Having a baby with this man would be a mistake of epic proportions, a child isn't the making of anyone & quite frankly at 40 something he should already be made.
The fact he led a separate life to his wife & now wants distance from you should really have those alarm bells ringing...

JCLNE · 23/08/2015 14:20

You've posted about this before, haven't you?

Your title says it all, really. You seem articulate and intelligent, but you've made some very serious life decisions very quickly and very recently, and the dust hasn't quite settled on all of it yet. You do sound confused and febrile and not really at peace with yourself.

And if you are who I think you are...maybe you aren't being 100% honest with yourself about how wonderful this new relationship really is. Heck, just in this thread alone I see more red flags than at a communist party world conference.

SuperFlyHigh · 23/08/2015 15:03

Funinthe of course it can work both ways, both of them I meant have left the family home but him leaving the ex-wife, well he can easily do it to her. So I think anyway.

AyeAmarok · 23/08/2015 15:05

Are you wanting to have a baby to force him into "being with you" properly? Because you don’t trust that you're enough for him on your own?

Oliversmumsarmy · 23/08/2015 17:02

yes there were medical issues that prevented children. he wanted them

Do you actually have any proof that this was the case. Did they not consider IVF. Do you know if he is able to have children? A friends dh had the snip without telling her. She couldn't understand why she was not getting pregnant. He refused to go down the IVF route because he told her he didn't want her in any pain. It all came to a head when a single distant friend was matched with him though a dating agencies. Pre computers and Internet.

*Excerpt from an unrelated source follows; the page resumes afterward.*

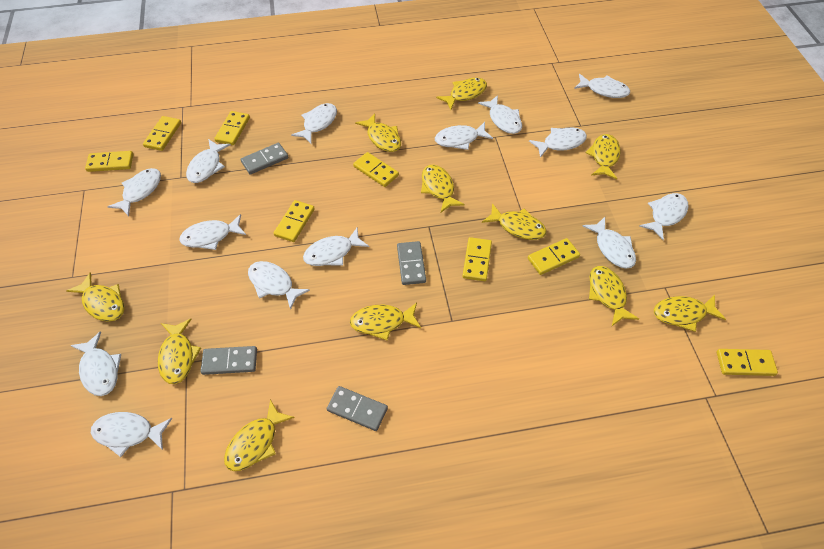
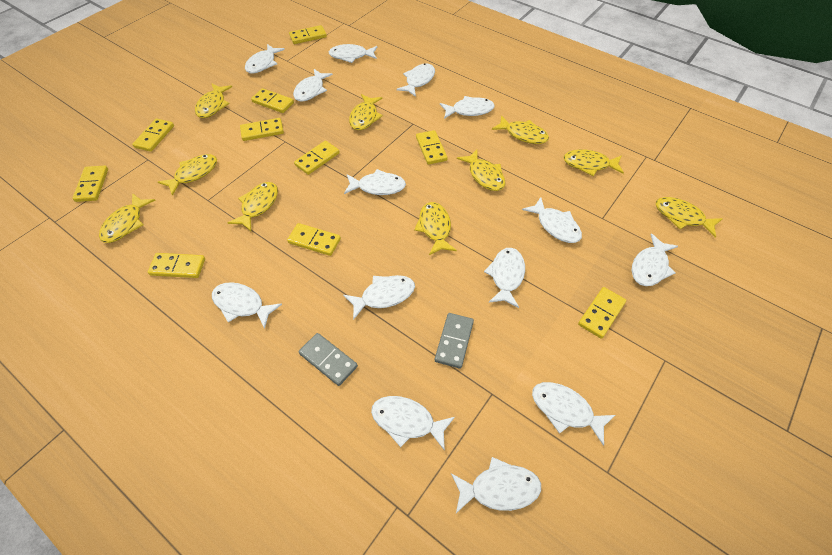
grey domino: [200,346,257,375] [241,143,288,175] [327,386,388,431] [397,241,426,285] = 4 -> [299,333,358,386] [435,313,474,369] = 2
yellow domino: [85,151,134,172] [143,116,181,151] [214,111,250,145] [274,200,315,242] [353,152,399,187] [462,237,492,281] [528,238,580,275] [717,349,778,376] = 8 -> [72,166,108,202] [132,119,174,152] [148,253,205,278] [240,118,284,141] [251,88,294,113] [287,223,341,256] [289,25,327,44] [294,141,340,175] [416,130,448,165] [578,287,626,339] = 10
yellow fish: [66,272,125,322] [158,319,201,384] [224,399,295,471] [350,302,421,340] [355,113,401,152] [421,165,465,212] [436,78,487,110] [482,203,547,240] [585,134,621,180] [589,266,639,326] [654,295,726,332] = 11 -> [99,193,156,243] [158,154,217,196] [195,83,232,118] [228,182,278,231] [349,94,383,130] [414,202,457,255] [457,150,506,191] [492,115,549,144] [563,149,624,176] [656,197,723,237] = 10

he took a lot longer to end his relationship. he is currently doing that and selling his house etc

So he has not on the face of it ended the relationship. At lot of what you say is what he says happened or is happening. Do you have concrete proof that his oh knows about you. Does she know they are about to split. Or like thousands of couples up and down the country have they put their house up for sale and are about to move.

wellnamechanged · 23/08/2015 17:30

thanks for the honest responses. it's what I asked for.

no I won't be going ahead. deep down I know this would be madness.

no I'm not trying to make him commit. ...it was his idea.

I'm actually pretty happy as I am and I'd like to give us a chance to see if it works out between us. I know.it may not, as with anything, there are no guarantees. it would be stupid to complicate things further.

thank you. I'm going to leave this thread now .

OP posts:
MudCity · 23/08/2015 17:35

Agree with other posters.

Find happiness in your single life. Don't depend on this man. You have both come out of long-term relationships and need time to adjust. You need to create a future for yourself, irrespective of him and what he may or may not do / want.

Thinking that a baby would be the making of someone is a mistake. And even if that turned out to be true, in the long term he may want the baby but not you.

I would be careful of any promises he makes or thoughts he has at the moment. He sounds confused. Please don't have a baby because you feel that will keep you connected. It doesn't mean you will be happy.